The Scottish government is to ban promotions on HFSS food and drinks in a move that could lead to price rises for tens of thousands of SKUs.
A consultation launched by the minister for public health and sport Aileen Campbell this week said the government was “minded to act” on proposals that include axing multi buys and restricting temporary price reductions on products deemed to be contributing to rising obesity levels.
The move sees Scotland pressing ahead with the policy cited by PHE as the most effective potential weapon in the war against obesity, only for England’s proposals drawn up under David Cameron to be ditched by Theresa May and health secretary Jeremy Hunt last year.

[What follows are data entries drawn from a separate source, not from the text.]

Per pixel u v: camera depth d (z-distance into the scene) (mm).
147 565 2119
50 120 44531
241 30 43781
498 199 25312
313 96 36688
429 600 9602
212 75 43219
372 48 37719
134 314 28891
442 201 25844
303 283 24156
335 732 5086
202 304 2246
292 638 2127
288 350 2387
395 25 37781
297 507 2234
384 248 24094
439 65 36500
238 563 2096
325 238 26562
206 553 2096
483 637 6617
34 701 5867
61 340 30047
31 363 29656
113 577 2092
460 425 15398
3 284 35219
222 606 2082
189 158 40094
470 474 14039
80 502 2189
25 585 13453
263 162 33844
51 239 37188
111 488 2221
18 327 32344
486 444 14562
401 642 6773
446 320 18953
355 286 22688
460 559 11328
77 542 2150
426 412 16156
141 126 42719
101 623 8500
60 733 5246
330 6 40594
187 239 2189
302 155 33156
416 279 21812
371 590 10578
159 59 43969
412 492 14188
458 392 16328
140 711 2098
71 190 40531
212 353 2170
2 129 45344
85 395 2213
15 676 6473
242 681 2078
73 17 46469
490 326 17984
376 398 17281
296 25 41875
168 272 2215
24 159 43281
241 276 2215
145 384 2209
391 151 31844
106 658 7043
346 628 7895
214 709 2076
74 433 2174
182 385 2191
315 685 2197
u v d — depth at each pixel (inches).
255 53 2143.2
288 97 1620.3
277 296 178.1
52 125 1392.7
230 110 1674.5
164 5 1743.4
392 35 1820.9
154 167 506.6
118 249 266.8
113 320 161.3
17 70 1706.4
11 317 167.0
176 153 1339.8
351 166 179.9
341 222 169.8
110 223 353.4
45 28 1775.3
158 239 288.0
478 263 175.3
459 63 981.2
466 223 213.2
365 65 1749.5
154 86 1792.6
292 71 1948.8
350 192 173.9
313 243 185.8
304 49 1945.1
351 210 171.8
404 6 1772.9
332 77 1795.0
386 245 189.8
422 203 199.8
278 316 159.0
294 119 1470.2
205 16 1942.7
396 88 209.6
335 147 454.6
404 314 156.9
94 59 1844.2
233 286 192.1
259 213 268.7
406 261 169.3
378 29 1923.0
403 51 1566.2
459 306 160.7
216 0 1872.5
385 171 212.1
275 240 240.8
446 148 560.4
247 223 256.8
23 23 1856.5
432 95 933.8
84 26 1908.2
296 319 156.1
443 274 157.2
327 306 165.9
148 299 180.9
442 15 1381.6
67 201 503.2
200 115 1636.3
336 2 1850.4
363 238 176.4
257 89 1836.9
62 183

Ministers north of the border said the move could see products targeted based on the existing nutrient profiling model, whether that be down to one nutrient such as sugar or overall contribution to calories.
The plans come four years after the BRC and the FDF walked out of talks with the Scottish government over plans for a voluntary crackdown on promotions of HFSS foods. Sources said it would lead to a fierce battle over which products would, in effect, be branded as junk food.
Industry leaders also warned of the impact on prices, with inflation already on the cards because of factors including Brexit. “Restricting promotions will hit the poorest shoppers hardest,” said David Thomson, CEO of FDF Scotland.
“Any measures which limit promotions should be based on clear and relevant evidence which assess the impact of the proposals both on health but also on consumer, so not to unfairly hit hard-pressed households already struggling with inflation and other rising costs,” said SRC head of policy Ewan MacDonald-Russell.